BEGIN Data to examine

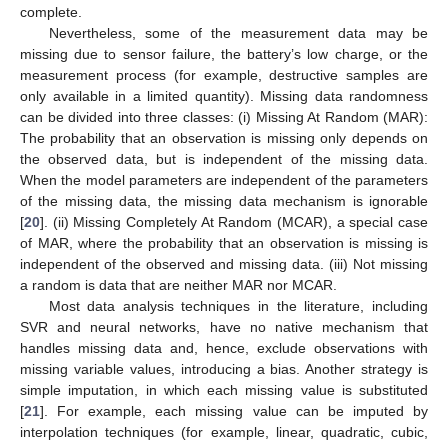
complete.
Nevertheless, some of the measurement data may be
missing due to sensor failure, the battery’s low charge, or the
measurement process (for example, destructive samples are
only available in a limited quantity). Missing data randomness
can be divided into three classes: (i) Missing At Random (MAR):
The probability that an observation is missing only depends on
the observed data, but is independent of the missing data.
When the model parameters are independent of the parameters
of the missing data, the missing data mechanism is ignorable
[
20
]. (ii) Missing Completely At Random (MCAR), a special case
of MAR, where the probability that an observation is missing is
independent of the observed and missing data. (iii) Not missing
a random is data that are neither MAR nor MCAR.
Most data analysis techniques in the literature, including
SVR and neural networks, have no native mechanism that
handles missing data and, hence, exclude observations with
missing variable values, introducing a bias. Another strategy is
simple imputation, in which each missing value is substituted
[
21
]. For example, each missing value can be imputed by
interpolation techniques (for example, linear, quadratic, cubic,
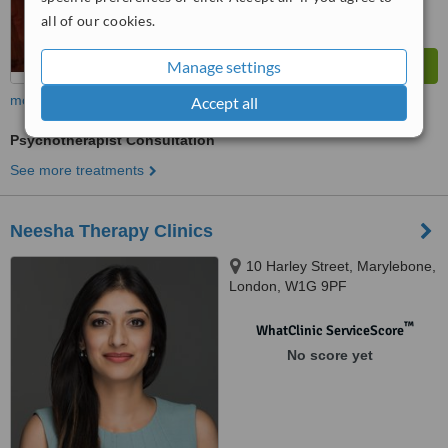
all of our cookies.
Manage settings
more
Accept all
Psychotherapist Consultation
See more treatments
Neesha Therapy Clinics
10 Harley Street, Marylebone,
London, W1G 9PF
™
WhatClinic ServiceScore
No score yet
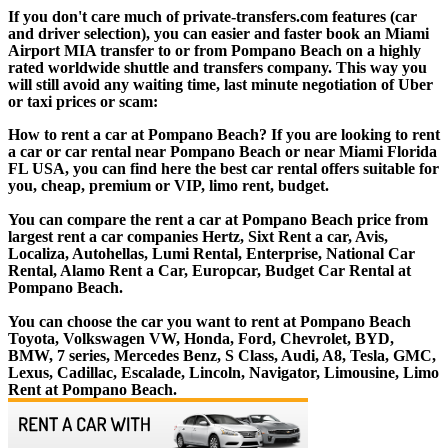
If you don't care much of private-transfers.com features (car
and driver selection), you can easier and faster book an Miami
Airport MIA transfer to or from Pompano Beach on a highly
rated worldwide shuttle and transfers company. This way you
will still avoid any waiting time, last minute negotiation of Uber
or taxi prices or scam:
How to rent a car at Pompano Beach? If you are looking to rent
a car or car rental near Pompano Beach or near Miami Florida
FL USA, you can find here the best car rental offers suitable for
you, cheap, premium or VIP, limo rent, budget.
You can compare the rent a car at Pompano Beach price from
largest rent a car companies Hertz, Sixt Rent a car, Avis,
Localiza, Autohellas, Lumi Rental, Enterprise, National Car
Rental, Alamo Rent a Car, Europcar, Budget Car Rental at
Pompano Beach.
You can choose the car you want to rent at Pompano Beach
Toyota, Volkswagen VW, Honda, Ford, Chevrolet, BYD,
BMW, 7 series, Mercedes Benz, S Class, Audi, A8, Tesla, GMC,
Lexus, Cadillac, Escalade, Lincoln, Navigator, Limousine, Limo
Rent at Pompano Beach.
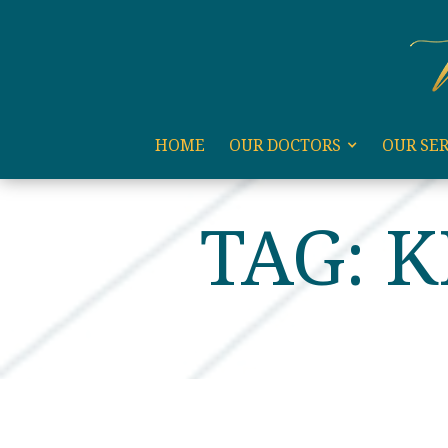
code:
HOME
OUR DOCTORS
OUR SER
HOME
KEVIN REBMAN
TAG: 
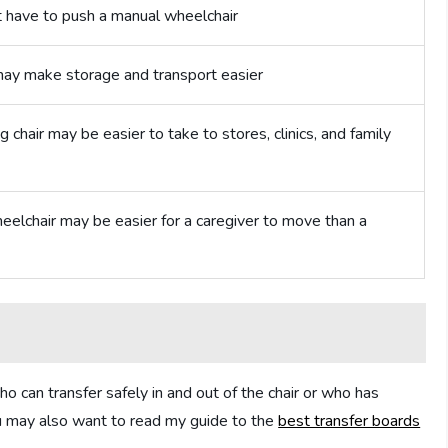
t have to push a manual wheelchair
may make storage and transport easier
g chair may be easier to take to stores, clinics, and family
wheelchair may be easier for a caregiver to move than a
ho can transfer safely in and out of the chair or who has
you may also want to read my guide to the
best transfer boards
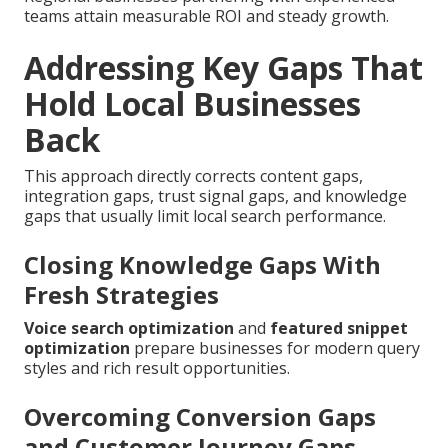
teams attain measurable ROI and steady growth.
Addressing Key Gaps That
Hold Local Businesses
Back
This approach directly corrects content gaps,
integration gaps, trust signal gaps, and knowledge
gaps that usually limit local search performance.
Closing Knowledge Gaps With
Fresh Strategies
Voice search optimization
and
featured snippet
optimization
prepare businesses for modern query
styles and rich result opportunities.
Overcoming Conversion Gaps
and Customer Journey Gaps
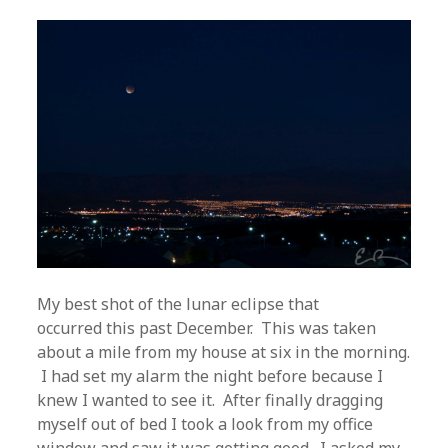
My best shot of the lunar eclipse that
occurred this past December. This was taken
about a mile from my house at six in the morning.
I had set my alarm the night before because I
knew I wanted to see it. After finally dragging
myself out of bed I took a look from my office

END Data to examine

Copy the text of every entry above word for word and line for line, omitting the picture markers.

complete.
Nevertheless, some of the measurement data may be
missing due to sensor failure, the battery’s low charge, or the
measurement process (for example, destructive samples are
only available in a limited quantity). Missing data randomness
can be divided into three classes: (i) Missing At Random (MAR):
The probability that an observation is missing only depends on
the observed data, but is independent of the missing data.
When the model parameters are independent of the parameters
of the missing data, the missing data mechanism is ignorable
[
20
]. (ii) Missing Completely At Random (MCAR), a special case
of MAR, where the probability that an observation is missing is
independent of the observed and missing data. (iii) Not missing
a random is data that are neither MAR nor MCAR.
Most data analysis techniques in the literature, including
SVR and neural networks, have no native mechanism that
handles missing data and, hence, exclude observations with
missing variable values, introducing a bias. Another strategy is
simple imputation, in which each missing value is substituted
[
21
]. For example, each missing value can be imputed by
interpolation techniques (for example, linear, quadratic, cubic,
all of our cookies.
Manage settings
more
Accept all
Psychotherapist Consultation
See more treatments
Neesha Therapy Clinics
10 Harley Street, Marylebone,
London, W1G 9PF
™
WhatClinic ServiceScore
No score yet
If you don't care much of private-transfers.com features (car
and driver selection), you can easier and faster book an Miami
Airport MIA transfer to or from Pompano Beach on a highly
rated worldwide shuttle and transfers company. This way you
will still avoid any waiting time, last minute negotiation of Uber
or taxi prices or scam:
How to rent a car at Pompano Beach? If you are looking to rent
a car or car rental near Pompano Beach or near Miami Florida
FL USA, you can find here the best car rental offers suitable for
you, cheap, premium or VIP, limo rent, budget.
You can compare the rent a car at Pompano Beach price from
largest rent a car companies Hertz, Sixt Rent a car, Avis,
Localiza, Autohellas, Lumi Rental, Enterprise, National Car
Rental, Alamo Rent a Car, Europcar, Budget Car Rental at
Pompano Beach.
You can choose the car you want to rent at Pompano Beach
Toyota, Volkswagen VW, Honda, Ford, Chevrolet, BYD,
BMW, 7 series, Mercedes Benz, S Class, Audi, A8, Tesla, GMC,
Lexus, Cadillac, Escalade, Lincoln, Navigator, Limousine, Limo
Rent at Pompano Beach.
code:
HOME
OUR DOCTORS
OUR SER
HOME
KEVIN REBMAN
TAG: 
t have to push a manual wheelchair
may make storage and transport easier
g chair may be easier to take to stores, clinics, and family
wheelchair may be easier for a caregiver to move than a
ho can transfer safely in and out of the chair or who has
you may also want to read my guide to the
best transfer boards
teams attain measurable ROI and steady growth.
Addressing Key Gaps That
Hold Local Businesses
Back
This approach directly corrects content gaps,
integration gaps, trust signal gaps, and knowledge
gaps that usually limit local search performance.
Closing Knowledge Gaps With
Fresh Strategies
Voice search optimization
and
featured snippet
optimization
prepare businesses for modern query
styles and rich result opportunities.
Overcoming Conversion Gaps
and Customer Journey Gaps
My best shot of the lunar eclipse that
occurred this past December. This was taken
about a mile from my house at six in the morning.
I had set my alarm the night before because I
knew I wanted to see it. After finally dragging
myself out of bed I took a look from my office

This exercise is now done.